Exercise: In the earnings call transcript, copy the passage starting at "Doug you seem" and ending at "excited about it.", word for word.

Source text:
━━━━━━

And so you are not going to see a significant change in pill count and unlikely to see a significant impact related to those of kinds of companies..
And then one quick follow-up. Was there any significant bulk purchases during the quarter? I know you've got some stuff with the UK's Phenome Centre. I know there were some potential grants that are pending for that.
Was there any unusual volume purchases in the quarter in mass spec or LC?.
No..
Our next question comes from Mr. Paul Knight of Janney Capital Markets. Sir your line is open..
Doug you seem very excited about GlycoWorks.
Could you talk a little more about it? Is there anybody you see on the horizon that could offer anything comparable? I guess quantifying it, was it a lot of your growth, or is it just rolling out now?.
Paul, it's really just rolling out now. I have Art sitting next to me who, if I let him speak, he'd have you convinced it's going to change the nature of the western world, so he might break in here any minute any way, but we are extraordinarily excited about it.
I think I said it's certainly unusual that we have seen the amount of customer reaction to the introduction of this product. The reaction of our field force who -- it's a premium price product and they might even be telling us we're under pricing it, it is so strong and so good in the customers eyes.
However it was just introduced at Pittcon, so we didn't see any real economic impact of it in the first quarter. But I will unleash Art in here and let him chime in on how he feels about this..
And I'll try not to be too extravagant for Doug here. But I think the reason for our optimism for this particular chemistry and keep in mind that most of our innovations and impact in the market place originated chemistry. UPLC originated as a chemistry advance.
This particular application predominantly in the biopharmaceutical life science arena, where our customers are producing biologically based drugs, glycan testing is pervasive requirement. It's done from research, through development and through the production process and it's an FDA requirement.

━━━━━━

Data excerpts
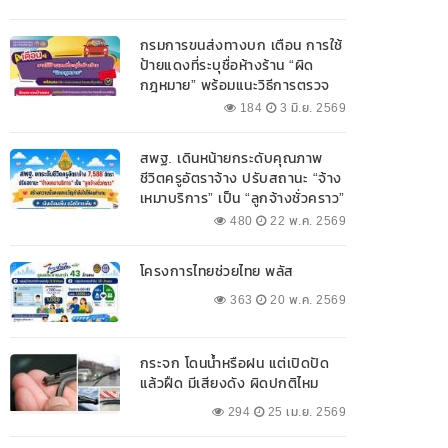
กรมการขนส่งทางบก เตือน การใช้
ป้ายแดงที่ระบุชื่อห้างร้าน “ผิด
กฎหมาย” พร้อมแนะวิธีการตรวจ
สอบป้ายแดงที่ถูกต้อง
184
3 มิ.ย. 2569
สพฐ. เดินหน้ายกระดับคุณภาพ
ชีวิตครูอัตราจ้าง ปรับสถานะ “จ้าง
เหมาบริการ” เป็น “ลูกจ้างชั่วคราว”
480
22 พ.ค. 2569
โครงการไทยช่วยไทย พลัส
363
20 พ.ค. 2569
กระจก โดนน้ำหรือฝน แต่เปิดปัด
แล้วฝืด มีเสียงดัง ผิดปกติไหม
294
25 เม.ย. 2569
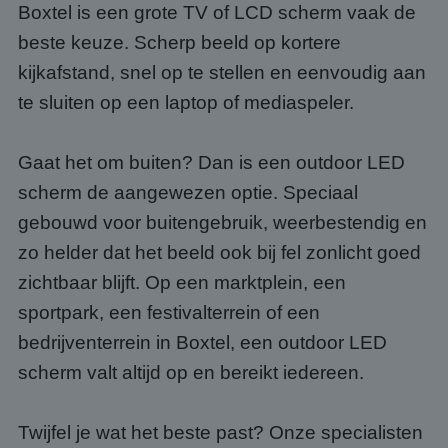
Boxtel is een grote TV of LCD scherm vaak de
beste keuze. Scherp beeld op kortere
kijkafstand, snel op te stellen en eenvoudig aan
te sluiten op een laptop of mediaspeler.
Gaat het om buiten? Dan is een outdoor LED
scherm de aangewezen optie. Speciaal
gebouwd voor buitengebruik, weerbestendig en
zo helder dat het beeld ook bij fel zonlicht goed
zichtbaar blijft. Op een marktplein, een
sportpark, een festivalterrein of een
bedrijventerrein in Boxtel, een outdoor LED
scherm valt altijd op en bereikt iedereen.
Twijfel je wat het beste past? Onze specialisten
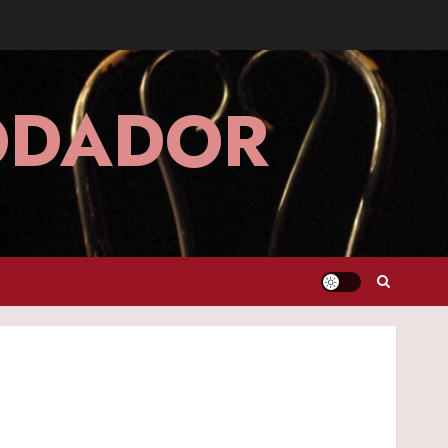
MODADOR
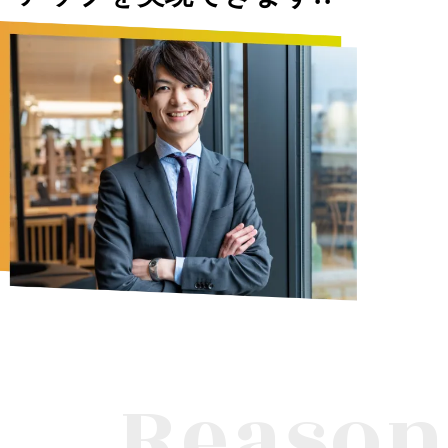
Reason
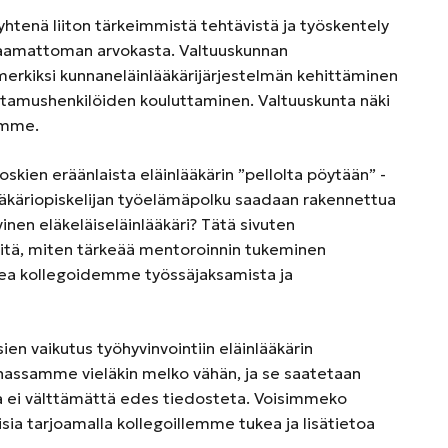
htenä liiton tärkeimmistä tehtävistä ja työskentely
vaamattoman arvokasta. Valtuuskunnan
merkiksi kunnaneläinlääkärijärjestelmän kehittäminen
tamushenkilöiden kouluttaminen. Valtuuskunta näki
lamme.
skien eräänlaista eläinlääkärin ”pellolta pöytään” -
ääkäriopiskelijan työelämäpolku saadaan rakennettua
vinen eläkeläiseläinlääkäri? Tätä sivuten
siitä, miten tärkeää mentoroinnin tukeminen
ukea kollegoidemme työssäjaksamista ja
en vaikutus työhyvinvointiin eläinlääkärin
assamme vieläkin melko vähän, ja se saatetaan
ota ei välttämättä edes tiedosteta. Voisimmeko
isia tarjoamalla kollegoillemme tukea ja lisätietoa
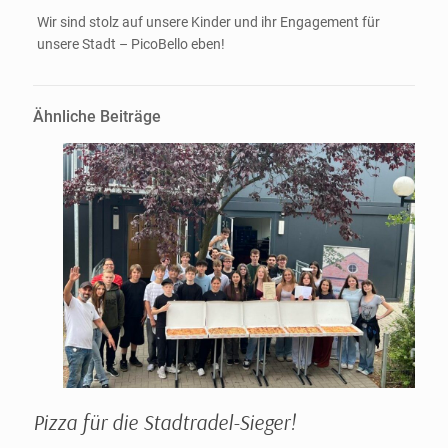
Wir sind stolz auf unsere Kinder und ihr Engagement für
unsere Stadt – PicoBello eben!
Ähnliche Beiträge
Pizza für die Stadtradel-Sieger!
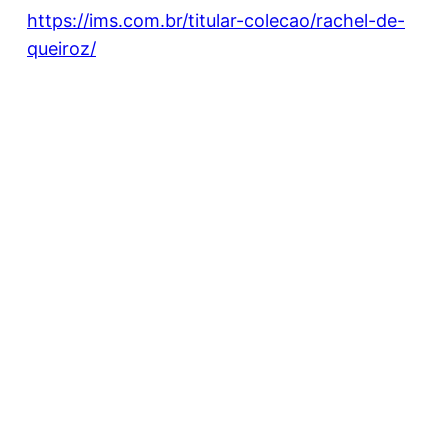
https://ims.com.br/titular-colecao/rachel-de-
queiroz/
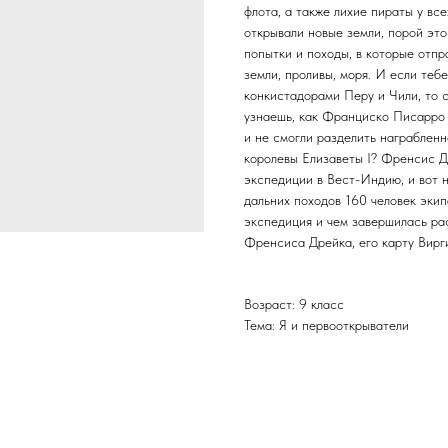
флота, а также лихие пираты у вс
открывали новые земли, порой это
попытки и походы, в которые отп
земли, проливы, моря. И если те
конкистадорами Перу и Чили, то 
узнаешь, как Франциско Писарро 
и не смогли разделить награбленн
королевы Елизаветы I? Френсис 
экспедиции в Вест-Индию, и вот н
дальних походов 160 человек экип
экспедиция и чем завершилась ра
Френсиса Дрейка, его карту Вирг
Возраст: 9 класс
Тема: Я и первооткрыватели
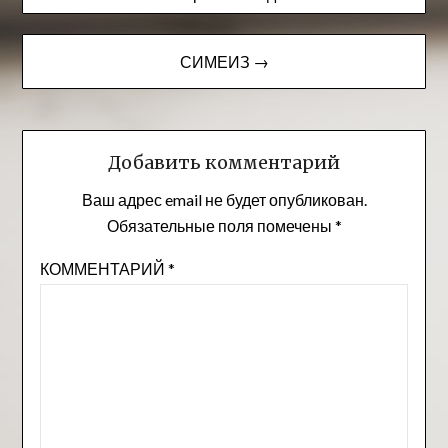
по
записям
СИМЕИЗ →
Добавить комментарий
Ваш адрес email не будет опубликован.
Обязательные поля помечены
*
КОММЕНТАРИЙ
*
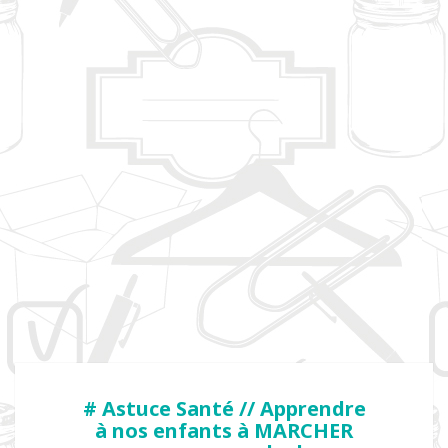
# Astuce Santé // Apprendre
à nos enfants à MARCHER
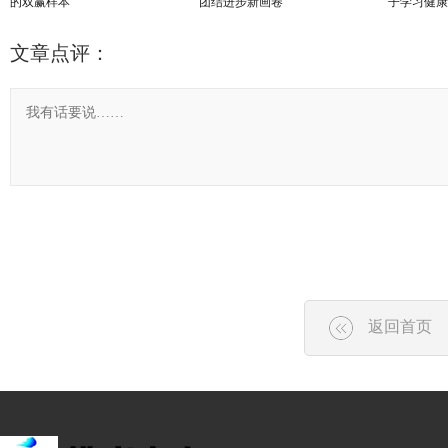
的双赢样本
团结进步新画卷
子学习健康
文章点评：
返回首页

━━━━━━

Answer:
Doug you seem very excited about GlycoWorks.
Could you talk a little more about it? Is there anybody you see on the horizon that could offer anything comparable? I guess quantifying it, was it a lot of your growth, or is it just rolling out now?.
Paul, it's really just rolling out now. I have Art sitting next to me who, if I let him speak, he'd have you convinced it's going to change the nature of the western world, so he might break in here any minute any way, but we are extraordinarily excited about it.